Personal information
- Full name: Federico Joel Mateos
- Date of birth: 28 March 1993 (age 32)
- Place of birth: Boulogne Sur Mer, Argentina
- Height: 1.77 m (5 ft 10 in)
- Position: Midfielder

Team information
- Current team: Audax Italiano

Youth career
- Boca Juniors
- Tigre

Senior career*
- Years: Team / Apps / (Gls)
- 2013–2016: Tigre / 0 / (0)
- 2014–2016: → Colegiales (loan) / 17 / (1)
- 2016–2018: San Telmo / 45 / (4)
- 2018–2022: Ñublense / 106 / (16)
- 2023–2026: Universidad de Chile / 35 / (3)
- 2025: → Ñublense (loan) / 27 / (4)
- 2026–: Audax Italiano / 0 / (0)

= Federico Mateos =

Argentine footballer

Federico Joel Mateos (born 28 March 1993) is an Argentine professional footballer who plays as a midfielder for Chilean club Audax Italiano.

==Career==
After being in the Boca Juniors youth team, Mateos joined Tigre playing for the reserve team.

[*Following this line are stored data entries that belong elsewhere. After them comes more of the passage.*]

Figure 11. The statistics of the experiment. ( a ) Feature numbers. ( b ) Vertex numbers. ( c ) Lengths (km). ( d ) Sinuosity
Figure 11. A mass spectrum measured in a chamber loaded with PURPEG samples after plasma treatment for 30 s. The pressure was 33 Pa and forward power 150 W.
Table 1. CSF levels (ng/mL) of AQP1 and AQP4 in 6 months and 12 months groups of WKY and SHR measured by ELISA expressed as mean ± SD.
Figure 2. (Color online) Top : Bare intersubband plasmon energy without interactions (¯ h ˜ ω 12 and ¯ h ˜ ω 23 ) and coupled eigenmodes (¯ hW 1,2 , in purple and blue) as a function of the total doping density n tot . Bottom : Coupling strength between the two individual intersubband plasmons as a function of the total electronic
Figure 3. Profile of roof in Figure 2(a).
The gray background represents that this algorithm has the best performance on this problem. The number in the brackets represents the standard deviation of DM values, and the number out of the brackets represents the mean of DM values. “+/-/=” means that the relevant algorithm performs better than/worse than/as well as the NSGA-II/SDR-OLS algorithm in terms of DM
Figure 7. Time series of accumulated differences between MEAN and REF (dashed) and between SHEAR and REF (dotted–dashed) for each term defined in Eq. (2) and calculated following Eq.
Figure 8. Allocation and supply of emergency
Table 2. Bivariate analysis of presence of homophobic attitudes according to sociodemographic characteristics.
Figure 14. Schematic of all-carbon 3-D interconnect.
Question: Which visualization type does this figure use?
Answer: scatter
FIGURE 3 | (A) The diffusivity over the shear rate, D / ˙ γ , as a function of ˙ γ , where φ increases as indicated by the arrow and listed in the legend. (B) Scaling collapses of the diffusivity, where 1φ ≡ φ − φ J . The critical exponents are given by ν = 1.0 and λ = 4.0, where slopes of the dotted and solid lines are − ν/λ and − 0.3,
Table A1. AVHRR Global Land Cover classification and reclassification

Later, he played for the Primera B Metropolitana sides Colegiales and San Telmo. In 2018, he joined Primera B de Chile side Ñublense, getting the promotion to Chilean Primera División for the 2021 season after becoming the 2020 Primera B de Chile champion.

In 2023, Mateos joined Universidad de Chile. In 2025, he returned to Ñublense on a loan for the season.

Back to Universidad de Chile in 2026, he ended his contract and switched to Audax Italiano.